Set down every entry again, exactly as it appears.

——

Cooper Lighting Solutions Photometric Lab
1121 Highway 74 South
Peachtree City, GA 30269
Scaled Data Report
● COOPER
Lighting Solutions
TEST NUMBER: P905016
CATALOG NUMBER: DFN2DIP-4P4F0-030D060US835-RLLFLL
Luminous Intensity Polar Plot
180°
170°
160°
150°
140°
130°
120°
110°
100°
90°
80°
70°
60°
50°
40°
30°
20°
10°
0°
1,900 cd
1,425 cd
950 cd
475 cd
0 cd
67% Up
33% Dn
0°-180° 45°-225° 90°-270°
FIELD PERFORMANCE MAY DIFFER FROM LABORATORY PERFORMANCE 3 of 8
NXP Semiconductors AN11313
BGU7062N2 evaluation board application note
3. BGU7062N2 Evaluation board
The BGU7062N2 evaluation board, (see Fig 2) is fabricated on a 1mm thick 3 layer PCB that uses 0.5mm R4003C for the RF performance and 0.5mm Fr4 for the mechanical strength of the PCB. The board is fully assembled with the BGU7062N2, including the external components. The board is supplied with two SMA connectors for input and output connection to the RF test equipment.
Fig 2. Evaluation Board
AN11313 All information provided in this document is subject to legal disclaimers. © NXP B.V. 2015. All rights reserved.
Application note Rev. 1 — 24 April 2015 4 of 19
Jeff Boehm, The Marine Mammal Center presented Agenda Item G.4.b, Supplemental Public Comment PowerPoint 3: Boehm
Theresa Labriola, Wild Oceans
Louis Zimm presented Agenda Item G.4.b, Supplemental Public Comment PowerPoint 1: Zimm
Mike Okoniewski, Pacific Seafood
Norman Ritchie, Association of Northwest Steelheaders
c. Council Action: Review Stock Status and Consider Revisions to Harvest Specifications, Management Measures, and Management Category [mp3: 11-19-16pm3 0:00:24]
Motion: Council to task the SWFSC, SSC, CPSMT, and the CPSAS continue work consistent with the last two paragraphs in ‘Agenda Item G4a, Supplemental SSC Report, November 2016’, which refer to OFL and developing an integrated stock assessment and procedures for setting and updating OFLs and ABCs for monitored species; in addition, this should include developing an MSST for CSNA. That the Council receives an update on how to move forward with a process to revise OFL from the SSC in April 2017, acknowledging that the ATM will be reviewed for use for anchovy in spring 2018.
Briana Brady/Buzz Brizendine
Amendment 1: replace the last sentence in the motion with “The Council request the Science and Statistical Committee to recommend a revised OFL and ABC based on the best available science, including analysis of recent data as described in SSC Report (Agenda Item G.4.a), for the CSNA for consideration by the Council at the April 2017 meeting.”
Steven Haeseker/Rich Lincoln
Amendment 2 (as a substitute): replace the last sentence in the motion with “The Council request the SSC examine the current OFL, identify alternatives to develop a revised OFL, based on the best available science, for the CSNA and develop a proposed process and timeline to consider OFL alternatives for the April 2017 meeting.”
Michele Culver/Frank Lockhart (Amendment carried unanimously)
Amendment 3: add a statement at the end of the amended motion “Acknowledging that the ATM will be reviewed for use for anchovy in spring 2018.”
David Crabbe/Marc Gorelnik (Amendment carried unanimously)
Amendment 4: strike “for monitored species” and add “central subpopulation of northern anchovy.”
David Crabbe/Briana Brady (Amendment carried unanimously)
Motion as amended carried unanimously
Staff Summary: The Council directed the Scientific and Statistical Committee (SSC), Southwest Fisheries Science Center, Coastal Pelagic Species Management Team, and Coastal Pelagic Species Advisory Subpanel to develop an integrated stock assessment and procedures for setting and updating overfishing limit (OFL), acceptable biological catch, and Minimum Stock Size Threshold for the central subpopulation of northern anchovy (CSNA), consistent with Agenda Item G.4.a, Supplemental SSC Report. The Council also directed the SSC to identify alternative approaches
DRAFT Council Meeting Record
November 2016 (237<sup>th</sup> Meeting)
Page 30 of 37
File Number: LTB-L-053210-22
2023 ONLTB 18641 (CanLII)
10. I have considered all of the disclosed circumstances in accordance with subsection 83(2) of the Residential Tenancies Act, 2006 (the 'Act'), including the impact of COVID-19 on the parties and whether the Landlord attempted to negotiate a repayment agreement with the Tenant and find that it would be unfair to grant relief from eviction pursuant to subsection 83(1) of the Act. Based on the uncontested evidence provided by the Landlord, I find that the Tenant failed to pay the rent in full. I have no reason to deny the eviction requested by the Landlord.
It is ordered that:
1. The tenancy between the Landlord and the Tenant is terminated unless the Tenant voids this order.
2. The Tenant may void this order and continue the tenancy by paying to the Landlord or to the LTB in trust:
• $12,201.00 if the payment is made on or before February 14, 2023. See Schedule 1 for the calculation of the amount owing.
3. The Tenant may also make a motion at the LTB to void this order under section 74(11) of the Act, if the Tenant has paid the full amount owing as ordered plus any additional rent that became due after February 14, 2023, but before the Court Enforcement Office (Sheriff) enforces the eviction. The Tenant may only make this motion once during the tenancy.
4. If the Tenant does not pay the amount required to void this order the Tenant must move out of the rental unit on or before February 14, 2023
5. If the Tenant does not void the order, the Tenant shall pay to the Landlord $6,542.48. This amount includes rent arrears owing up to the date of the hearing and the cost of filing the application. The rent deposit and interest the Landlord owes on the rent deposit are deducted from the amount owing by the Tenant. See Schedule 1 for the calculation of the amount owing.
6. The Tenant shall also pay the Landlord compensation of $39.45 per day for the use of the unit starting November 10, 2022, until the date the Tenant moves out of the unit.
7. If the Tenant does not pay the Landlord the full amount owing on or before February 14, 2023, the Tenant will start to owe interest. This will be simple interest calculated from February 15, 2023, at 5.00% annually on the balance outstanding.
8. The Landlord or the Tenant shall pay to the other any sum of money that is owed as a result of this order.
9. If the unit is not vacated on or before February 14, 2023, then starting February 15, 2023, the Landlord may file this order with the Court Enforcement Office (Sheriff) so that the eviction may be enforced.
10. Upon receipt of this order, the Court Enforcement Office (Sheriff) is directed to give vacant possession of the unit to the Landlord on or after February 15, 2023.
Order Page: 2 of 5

——

EXPECTED OUTPUT:
Cooper Lighting Solutions Photometric Lab
1121 Highway 74 South
Peachtree City, GA 30269
Scaled Data Report
● COOPER
Lighting Solutions
TEST NUMBER: P905016
CATALOG NUMBER: DFN2DIP-4P4F0-030D060US835-RLLFLL
Luminous Intensity Polar Plot
180°
170°
160°
150°
140°
130°
120°
110°
100°
90°
80°
70°
60°
50°
40°
30°
20°
10°
0°
1,900 cd
1,425 cd
950 cd
475 cd
0 cd
67% Up
33% Dn
0°-180° 45°-225° 90°-270°
FIELD PERFORMANCE MAY DIFFER FROM LABORATORY PERFORMANCE 3 of 8
NXP Semiconductors AN11313
BGU7062N2 evaluation board application note
3. BGU7062N2 Evaluation board
The BGU7062N2 evaluation board, (see Fig 2) is fabricated on a 1mm thick 3 layer PCB that uses 0.5mm R4003C for the RF performance and 0.5mm Fr4 for the mechanical strength of the PCB. The board is fully assembled with the BGU7062N2, including the external components. The board is supplied with two SMA connectors for input and output connection to the RF test equipment.
Fig 2. Evaluation Board
AN11313 All information provided in this document is subject to legal disclaimers. © NXP B.V. 2015. All rights reserved.
Application note Rev. 1 — 24 April 2015 4 of 19
Jeff Boehm, The Marine Mammal Center presented Agenda Item G.4.b, Supplemental Public Comment PowerPoint 3: Boehm
Theresa Labriola, Wild Oceans
Louis Zimm presented Agenda Item G.4.b, Supplemental Public Comment PowerPoint 1: Zimm
Mike Okoniewski, Pacific Seafood
Norman Ritchie, Association of Northwest Steelheaders
c. Council Action: Review Stock Status and Consider Revisions to Harvest Specifications, Management Measures, and Management Category [mp3: 11-19-16pm3 0:00:24]
Motion: Council to task the SWFSC, SSC, CPSMT, and the CPSAS continue work consistent with the last two paragraphs in ‘Agenda Item G4a, Supplemental SSC Report, November 2016’, which refer to OFL and developing an integrated stock assessment and procedures for setting and updating OFLs and ABCs for monitored species; in addition, this should include developing an MSST for CSNA. That the Council receives an update on how to move forward with a process to revise OFL from the SSC in April 2017, acknowledging that the ATM will be reviewed for use for anchovy in spring 2018.
Briana Brady/Buzz Brizendine
Amendment 1: replace the last sentence in the motion with “The Council request the Science and Statistical Committee to recommend a revised OFL and ABC based on the best available science, including analysis of recent data as described in SSC Report (Agenda Item G.4.a), for the CSNA for consideration by the Council at the April 2017 meeting.”
Steven Haeseker/Rich Lincoln
Amendment 2 (as a substitute): replace the last sentence in the motion with “The Council request the SSC examine the current OFL, identify alternatives to develop a revised OFL, based on the best available science, for the CSNA and develop a proposed process and timeline to consider OFL alternatives for the April 2017 meeting.”
Michele Culver/Frank Lockhart (Amendment carried unanimously)
Amendment 3: add a statement at the end of the amended motion “Acknowledging that the ATM will be reviewed for use for anchovy in spring 2018.”
David Crabbe/Marc Gorelnik (Amendment carried unanimously)
Amendment 4: strike “for monitored species” and add “central subpopulation of northern anchovy.”
David Crabbe/Briana Brady (Amendment carried unanimously)
Motion as amended carried unanimously
Staff Summary: The Council directed the Scientific and Statistical Committee (SSC), Southwest Fisheries Science Center, Coastal Pelagic Species Management Team, and Coastal Pelagic Species Advisory Subpanel to develop an integrated stock assessment and procedures for setting and updating overfishing limit (OFL), acceptable biological catch, and Minimum Stock Size Threshold for the central subpopulation of northern anchovy (CSNA), consistent with Agenda Item G.4.a, Supplemental SSC Report. The Council also directed the SSC to identify alternative approaches
DRAFT Council Meeting Record
November 2016 (237<sup>th</sup> Meeting)
Page 30 of 37
File Number: LTB-L-053210-22
2023 ONLTB 18641 (CanLII)
10. I have considered all of the disclosed circumstances in accordance with subsection 83(2) of the Residential Tenancies Act, 2006 (the 'Act'), including the impact of COVID-19 on the parties and whether the Landlord attempted to negotiate a repayment agreement with the Tenant and find that it would be unfair to grant relief from eviction pursuant to subsection 83(1) of the Act. Based on the uncontested evidence provided by the Landlord, I find that the Tenant failed to pay the rent in full. I have no reason to deny the eviction requested by the Landlord.
It is ordered that:
1. The tenancy between the Landlord and the Tenant is terminated unless the Tenant voids this order.
2. The Tenant may void this order and continue the tenancy by paying to the Landlord or to the LTB in trust:
• $12,201.00 if the payment is made on or before February 14, 2023. See Schedule 1 for the calculation of the amount owing.
3. The Tenant may also make a motion at the LTB to void this order under section 74(11) of the Act, if the Tenant has paid the full amount owing as ordered plus any additional rent that became due after February 14, 2023, but before the Court Enforcement Office (Sheriff) enforces the eviction. The Tenant may only make this motion once during the tenancy.
4. If the Tenant does not pay the amount required to void this order the Tenant must move out of the rental unit on or before February 14, 2023
5. If the Tenant does not void the order, the Tenant shall pay to the Landlord $6,542.48. This amount includes rent arrears owing up to the date of the hearing and the cost of filing the application. The rent deposit and interest the Landlord owes on the rent deposit are deducted from the amount owing by the Tenant. See Schedule 1 for the calculation of the amount owing.
6. The Tenant shall also pay the Landlord compensation of $39.45 per day for the use of the unit starting November 10, 2022, until the date the Tenant moves out of the unit.
7. If the Tenant does not pay the Landlord the full amount owing on or before February 14, 2023, the Tenant will start to owe interest. This will be simple interest calculated from February 15, 2023, at 5.00% annually on the balance outstanding.
8. The Landlord or the Tenant shall pay to the other any sum of money that is owed as a result of this order.
9. If the unit is not vacated on or before February 14, 2023, then starting February 15, 2023, the Landlord may file this order with the Court Enforcement Office (Sheriff) so that the eviction may be enforced.
10. Upon receipt of this order, the Court Enforcement Office (Sheriff) is directed to give vacant possession of the unit to the Landlord on or after February 15, 2023.
Order Page: 2 of 5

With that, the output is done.